Complexity of the image file itself can exacerbate the situation. For example, multi-layered PSD images require far more processing time than a single layer file of the same size. To the ImageMagick identify command each layer is effectively an image of its own, with its own metadata. So it takes ImageMagick much longer to troll through multiple images to extract the required information.
Add to this complexity the differences in memory allocation/reservation of different operating systems and it makes it challenging to tune Nuxeo DAM and ImageMagick.
I have spent the last three days running through numerous configurations, file sizes, limits, memory allocations, etc. trying to better understand the issues in order to move forward. What I found is...
- So long as you're running VCS then Postgres tuning is not really important for image processing (of course it is very important for other reasons)
- Technically, the amount of RAM you set aside for Nuxeo will not limit the size of images you can import, but practically speaking, if you don't allocate enough RAM to reflect the size and volume of images imported, displayed, etc. in your system then your DAM solution will be less than useful. The RAM required is dependent on numerous other factors so it's difficult to be entirely prescriptive
- The amount of physical RAM available to ImageMagick is absolutely critical to timely image processing. Not enough RAM and ImageMagick will page to disk, run times will increase dramatically and it's likely your Nuxeo transaction will timeout. The end result … nothing will be imported (the transaction will be rolled back). You might want to set upper limits on the resources available to ImageMagick (using environment variable) so all available RAM isn't gobbled up
- The speed of your disk is also important. Slow disk = slower image processing. Longer to read, longer to write, longer to create any interim temp files. If your disk is on the network then make sure it's on a high speed connection. You might want to consider a solid state drive for ImageMagick temporary files.
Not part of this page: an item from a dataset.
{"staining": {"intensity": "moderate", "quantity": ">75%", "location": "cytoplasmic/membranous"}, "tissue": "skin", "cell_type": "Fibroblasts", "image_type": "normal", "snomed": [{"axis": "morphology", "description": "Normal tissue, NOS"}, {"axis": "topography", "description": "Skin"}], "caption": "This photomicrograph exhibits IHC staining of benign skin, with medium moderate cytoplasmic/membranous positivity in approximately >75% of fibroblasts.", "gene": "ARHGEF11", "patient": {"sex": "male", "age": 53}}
- CPU speed, number of cores, and number of threads allocated (for ImageMagick) must also be considered - especially from a global perspective, since multiple image commands can be running simultaneously.
- The location of ImageMagick temp files is important. ImageMagick commands produce temp files, the location of which can be controlled with the MAGICK_TEMPORARY_PATH environment variable. Set the path variable to a disk with lots of free space, preferably not the same disk as your OS and Nuxeo are on.
Each case is difference, but the end result for Nuxeo-ImageMagick import tuning: expect to spend extra time understanding your requirements, get ready to buy more memory, and be prepared to put in some effort to get everything running quickly!